Monday, June 25, 2012

F - A - T-square


Dad didn't do well in school, from second grade through high school he only did well in one class, Drafting. 

Dad told me that he loved that class and was sure he was going to get an A finally after so many years of disappointments and summer school.  He was down to his last project and he was doing it perfectly.  While he was at the drafting table in school working diligently another boy, who never much liked Dad walked by.  Dad's nemesis took this opportunity to jostle his arm.  It was a stupid, yet simple thing to do.

It was Dad's right arm and at the jostling his hand holding the writing instrument drove across the page, marking it indelibly.  I don't know if it was a pencil or a pen but I got the impression that the swath it made across the page would not have been erasable regardless of the instrument.

Dad flew into a rage and with the T-square already in hand he beat the boy with it.  It not only assured him of a failing grade in the class, but I believe a suspension.

It's hard to believe with all the scholastic accolades he earned in the Military and the Police, and how everyone remembers Dad as a great teacher; that he ever had such a hard time in school.  Maybe it was because he had such a hard time that he knew how to help others learn.

Sunday, June 17, 2012

Happy Father's Day Dad

1966, First Christmas and first Christmas as a Dad
Happy Father's Day Dad.  I know this story is about me, but in a way it's also a story about you.

When I was still an infant Mom took me to the neighborhood grocery store.  It was on the corner of Kostner and Montrose.

Some woman stopped my Mom while she was walking around with me asleep in the cart .

"Well, I can only assume that you are Mrs. La Fleur, because I've never met you, but that baby sure is Bill La Fleur's.  There is no doubt about that."

Saturday, June 9, 2012

Pope's Visit


I just got back from a trip to Boston.  While there I spotted a plaque that said the first mass ever celebrated by a Pope in the New World was on 1 Oct 79 when Pope John Paul II visited.  That reminded me of the La Fleur family's involvement with that trip.

The Holy Father arrived at O'Hare on Thursday night and drove from there downtown to Cardinal Cody's residence.  My grade school band had a space along Milwaukee Avenue.  One of the music teachers owned a store there and staked out the space for us.  When the Pope sped by in his limo we played "Sto Lat."

That reminds me of a joke.  The Pope was riding along in his limo and at one stop he approached the driver.

"It's been years since I've been allowed to drive, but in my youth I used to be quite a good driver.  Would you mind if I drove for a while?"
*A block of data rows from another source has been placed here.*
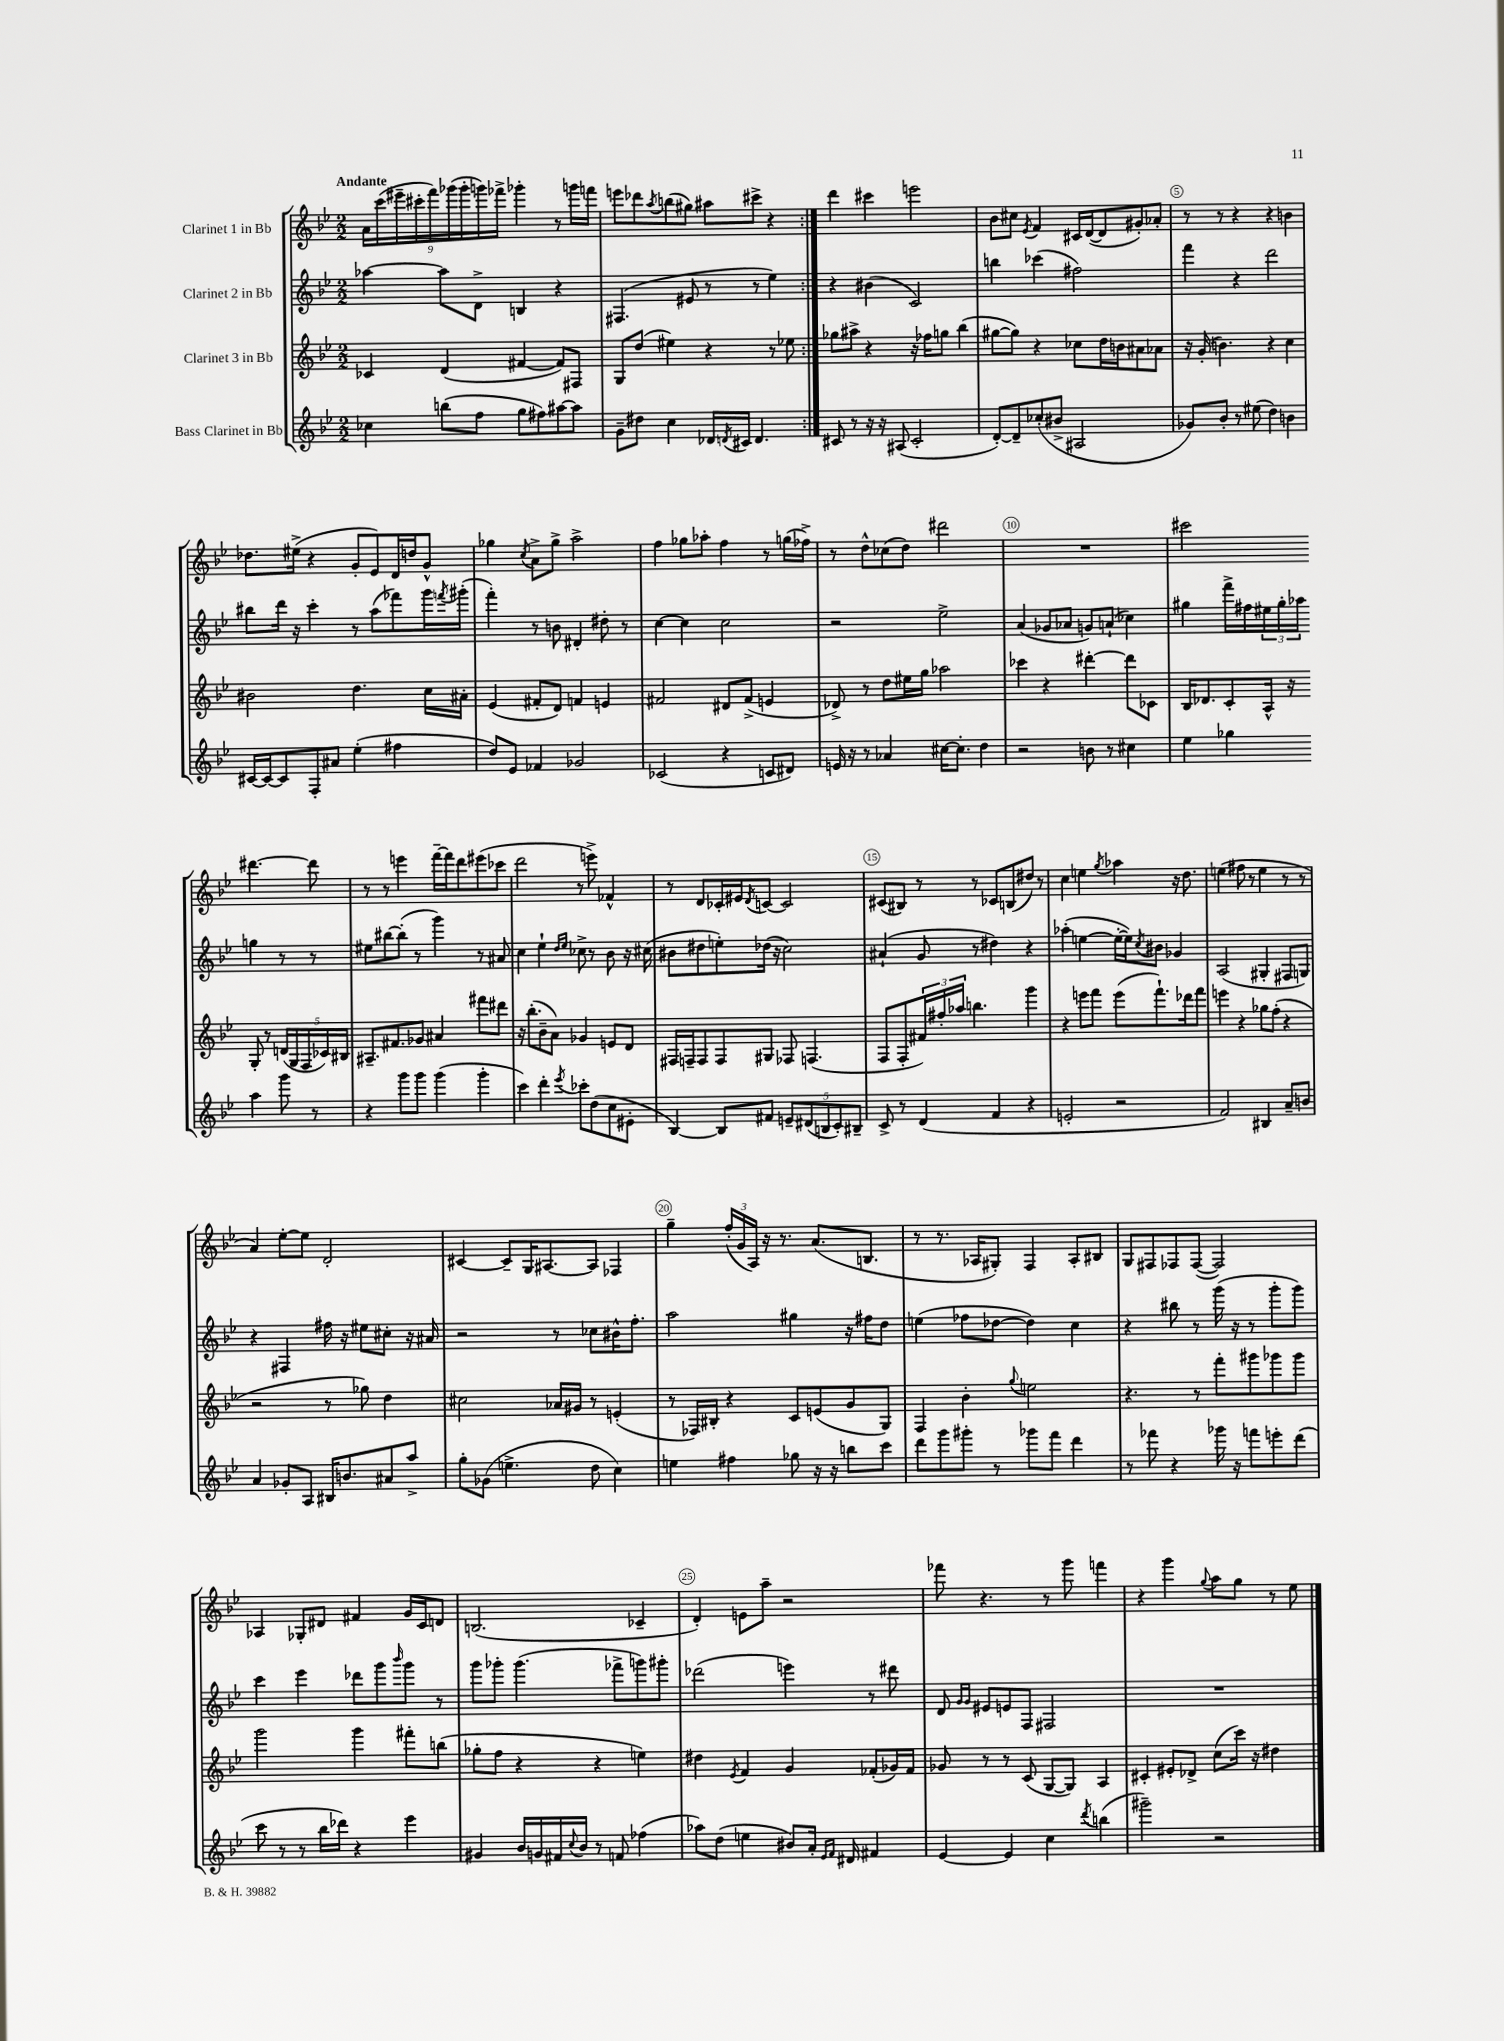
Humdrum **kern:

**kern	**kern	**kern	**kern
*staff4	*staff3	*staff2	*staff1
*clefG2	*clefG2	*clefG2	*clefG2
*k[b-e-]	*k[b-e-]	*k[b-e-]	*k[b-e-]
*M2/2	*M2/2	*M2/2	*M2/2
4cc-	4c-	[4aa-	18a
.	.	.	(18ccc
.	.	.	18eee#~
.	.	.	18ccc#'
.	.	.	18fff)
(8bb	(4d	8aa-]	.
.	.	.	(18ggg-
.	.	.	18ggg-'
8ff	.	8d^	.
.	.	.	18ggg)
.	.	.	18fff-^
8gg	[4f#	4B	4ggg-'
8ff#)	.	.	.
[8aa#	8f#])	4r	8r
8aa#]	8F#	.	16ggg
.	.	.	16fff
=	=	=	=
8g~	8G	(4.F#	8eee
8dd#	(8dd	.	8ddd-
.	.	.	8qaa
4cc	4ee#)	.	(8bb
.	.	8e#	8gg#)
16d-	4r	8r	8aa#
8qd	.	.	.
16c#	.	.	.
4.d	.	8r	8ccc#^
.	8r	4ee-)	4r
.	8ee-	.	.
=:|!	=:|!	=:|!	=:|!
8c#	8gg-	4r	4ddd
8r	8aa#^	.	.
16r	4r	(4b#	4ccc#
16r	.	.	.
(8A#	.	.	.
2c#'	16r	2c)	2eee
.	16ff-	.	.
.	8gg	.	.
.	(4bb-	.	.
=	=	=	=
[8d')	[8gg#	4bb	8b-
8d~]	8gg#])	.	8cc#
.	.	.	8qe-
(8cc-'	4r	(4ccc-	4f
8b#^	.	.	.
2A#	8cc-	2ff#)	16c#
.	.	.	([16d
.	16dd	.	8d]
.	16b	.	.
.	8a#	.	8g#')
.	8a-	.	8a-'
=	=	=	=
8g-)	16r	4fff	8r
.	(16g'	.	.
8b-'	4.b)	.	8r
8r	.	4r	4r
(8ee#	.	.	.
4dd)	4r	2ddd	4r
4b	4cc	.	4b
=	=	=	=
[16c#	2b#	8bb#	8.dd-
16c#_	.	.	.
8c#]	.	16ddd	.
.	.	16r	(16ee#^
8F'	.	4ccc'	4r
8a#	.	.	.
(4ee-'	4.dd	8r	8g'
.	.	(8aa	8e-)
4ff#	.	8fff-)	16d
.	.	.	16dd
.	16cc	16ggg	8g^^
.	.	8qfff	.
.	16a#'	(16ggg#'	.
=	=	=	=
8dd)	(4e-	4fff')	4gg-
8e-	.	.	.
.	.	.	8qcc
4f-	8f#'	8r	8a^
.	8d)	8b	8gg-^
2g-	4f	4d#'	2aa^
.	4e	8dd#'	.
.	.	8r	.
=	=	=	=
(2c-	2f#	[4cc	4ff
.	.	4cc]	8gg-
.	.	.	8aa-'
4r	8d#	2cc	4ff
.	(8f#^	.	.
8c	4e	.	8r
8d#)	.	.	(16gg
.	.	.	16ff-^)
=	=	=	=
16e	8d-^)	2r	8r
16r	.	.	.
8r	8r	.	8dd^^
4a-	8dd	.	(8cc-
.	16ee#	.	8dd)
.	16gg	.	.
[16cc#	2aa-	2ee-^	2ddd#
8.cc#']	.	.	.
4dd	.	.	.
=	=	=	=
2r	4ccc-	(4a	1r
.	4r	8g-	.
.	.	8a-	.
8b	[4ddd#'	8g)	.
8r	.	(8a`	.
4cc#	8ddd#]	4cc-)	.
.	8c-	.	.
=	=	=	=
4ee-	16B-	4gg#	2ccc#
.	8.d-	.	.
4gg-	8c'	16fff^	.
.	.	16ff#	.
.	16A^^	24ee#	.
.	.	24gg#'	.
.	16r	.	.
.	.	24aa-	.
4aa	8G'	4gg	[4.ddd#
.	8r	.	.
8ggg	(20d	8r	.
.	20G	.	.
.	20F	.	.
8r	.	8r	8ddd#]
.	20c-)	.	.
.	20B#	.	.
=	=	=	=
4r	8.A#~	8ee#	8r
.	.	[8bb#	8r
.	8.f#	.	.
8ggg	.	(8bb#']	4eee
8ggg	8g-	8r	.
(4ggg	4a#	4ggg)	[16fff~
.	.	.	16fff]
.	.	.	8ddd
4ggg'	8fff#	8r	(8eee#
.	8ddd#	8a#	8ccc-
=	=	=	=
4ccc)	16r	4cc	2ddd
.	(8.bb-'	.	.
4ddd'	8b-~	4ee-`	.
.	8a)	.	.
.	.	16qqdd	.
8qeee-	.	16qqee-	.
8ccc-'	4g-	8cc-^	8r
(8dd	.	8r	8eee^)
8cc	8e	8b-	4f-^^
8e#'	8d	16r	.
.	.	(16cc#	.
=	=	=	=
[4B-)	16F#	8b#	8r
.	16F~	.	.
.	8F	8dd#	8d
8B-]	8F	8ee')	16c-'
.	.	.	16e#
.	.	.	8qd
8f#	8G#	(16dd-	[8c
.	.	16r	.
10e~	8F-	2cc)	2c]
(10d#	.	.	.
.	(4.F	.	.
10B	.	.	.
10c')	.	.	.
10B#~	.	.	.
=	=	=	=
8c^	8F	(4a#`	(8c#
8r	8F'	.	8B#)
(4d	24f#)	8g	8r
.	24ff#'	.	.
.	24aa-	.	.
.	4.bb	8r	8r
4f	.	4dd#)	8c-
.	.	.	(8B
4r	4ggg	4r	8dd#)
.	.	.	8r
=	=	=	=
2e'	4r	(4aa-'	4cc
.	8eee	[4ee	4ee
.	8fff	.	.
.	.	.	8qgg
2r	(8eee	16ee'_	4aa-
.	.	16ee])	.
.	.	8qcc	.
.	8.fff`)	8b#	.
.	.	4g-	16r
.	16ddd-	.	8.dd
.	8fff	.	.
=	=	=	=
2f)	4eee	(2A	(4ee
.	4r	.	8ff#
.	.	.	8r
4B#	8gg-	4G#'	4ee
.	(8ff'	.	.
8a~	4r	8F#	8r
8b	.	8G)	8r
=	=	=	=
4a	2r	4r	4a)
8g-'	.	4F#	[8ee-'
8A	.	.	8ee-]
16B#	8r	16ff#	2d'
8.b	.	16r	.
.	8gg-)	8ee#	.
8a#	4dd	8cc#'	.
8aa^	.	16r	.
.	.	16a#	.
=	=	=	=
8gg'	2cc#	2r	[4c#
(8g-	.	.	.
4.ee^	.	.	8c#~]
.	.	.	16G
.	.	.	[8.A#
.	16a-	8r	.
.	16g#	.	.
8dd	8r	8cc-	8A#]
4cc)	(4e'	16b#^^	4F-
.	.	8.ff'	.
=	=	=	=
4ee	8r	2aa	4gg~
.	16F-)	.	.
.	16B#'	.	.
4ff#	4r	.	(24ff'
.	.	.	24g
.	.	.	24A)
.	.	.	16r
.	.	.	8.r
8gg-	8c	4gg#	.
16r	(8e	.	(8.a
16r	.	.	.
8bb	8g	16r	.
.	.	16ff#	8.B
8ccc	8G)	8dd	.
=	=	=	=
8ddd	4F	(4ee	8r
8ggg	.	.	8.r
8ggg#'	4b-'	8ff-	.
.	.	.	16A-
8r	.	[8dd-	8G#')
.	8qqgg	.	.
8ggg-	2ee	4dd-])	4F
8fff	.	.	.
4ddd	.	4cc	8A-'
.	.	.	8B#
=	=	=	=
8r	4.r	4r	8G
8fff-	.	.	8F#
4r	.	8bb#	8F-
.	8r	8r	([8F-
16ggg-	8fff'	(16ggg	2F-])
16r	.	16r	.
8fff	8ggg#	8r	.
8eee'	8ggg-	8ggg'	.
(8ddd	8ggg-	8ggg)	.
=	=	=	=
8ccc	2ggg	4ccc	4A-
8r	.	.	.
8r	.	4eee-	8G-'
16bb-	.	.	8d#
16ddd-)	.	.	.
4r	4ggg	8ddd-	4f#
.	.	8ggg	.
.	.	16qqbbb-	.
4eee-	8fff#'	8ggg	16g
.	.	.	16c
.	(8bb	8r	8d
=	=	=	=
4g#	8gg-'	8ggg	(2.B
.	8ff	8ggg-'	.
16b-	4r	(4.ggg-	.
16g	.	.	.
16f#	.	.	.
8qqcc	.	.	.
16b-	.	.	.
8r	4r	.	.
8f	.	8fff-^	.
(4ff-	4ee)	8ggg)	4c-~
.	.	8ggg#'	.
=	=	=	=
8aa-)	4dd#	(2ddd-	4d')
(8dd	.	.	.
.	8qe-	.	.
4ee	4f	.	8e
.	.	.	8aa~
8b#)	4g	4eee)	2r
16a'	.	.	.
16qqe-	.	.	.
16qqf	.	.	.
16d#	.	.	.
4f#	(8f-'	8r	.
.	16g-)	8ddd#	.
.	16f-	.	.
=	=	=	=
[4e-	8g-	8d	8fff-
.	.	16qqg	.
.	.	16qqg	.
.	8r	8e#	4.r
4e-]	8r	8e	.
.	(8c	8F	.
4cc	[8G	2F#	8r
.	8G])	.	8ggg
8qddd	.	.	.
(4bb	4A	.	4fff
=	=	=	=
2ggg#~)	4c#'	1r	4r
.	8e#'	.	4ggg
.	8d-^	.	.
.	.	.	8qqgg
2r	(8cc	.	8aa
.	16ccc)	.	8gg
.	16r	.	.
.	4dd#	.	8r
.	.	.	8ee-
==	==	==	==
*-	*-	*-	*-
Of course the diver agreed and he slid into the back while His Eminence got behind the wheel and adjusted the mirrors.

A few miles down the road a police officer stopped the vehicle for speeding.  When he pulled them over and got the driver's identification he was so astonished that he went back to his patrol car and radioed back to headquarters, "You will never guess who I just pulled over driving this limo!"

"Who, is it somebody important, somebody famous, a rock star, movie star, the President?"

"Well, I don't know how is in the back but he must be REALLY important; the Pope is his driver."

Back to Dad's story.

The next morning, 5 October 1979, Dad had been activated by the National Guard for the Papal Mass at Grant Park.  He was in a hospital unit and they wanted them on site to provide medical support if needed.

Dad and some other Guardsmen who were also police officers were sitting around in their tent on Sunday morning discussing what it would have been like for the police if Jesus Christ came back today and gave the Sermon on the Mount.

At some point someone said that the mass was supposed to have started and they wondered if it was running late.  They had had the flaps of the tent down and hadn't seen or heard anyone.

They opened the flaps of the tent and found more than 200,000 people had filed into the park as if it were a church.  They hadn't heard a pin drop.  It was the largest mass ever held in Chicago and the only Papal Mass and Dad was there.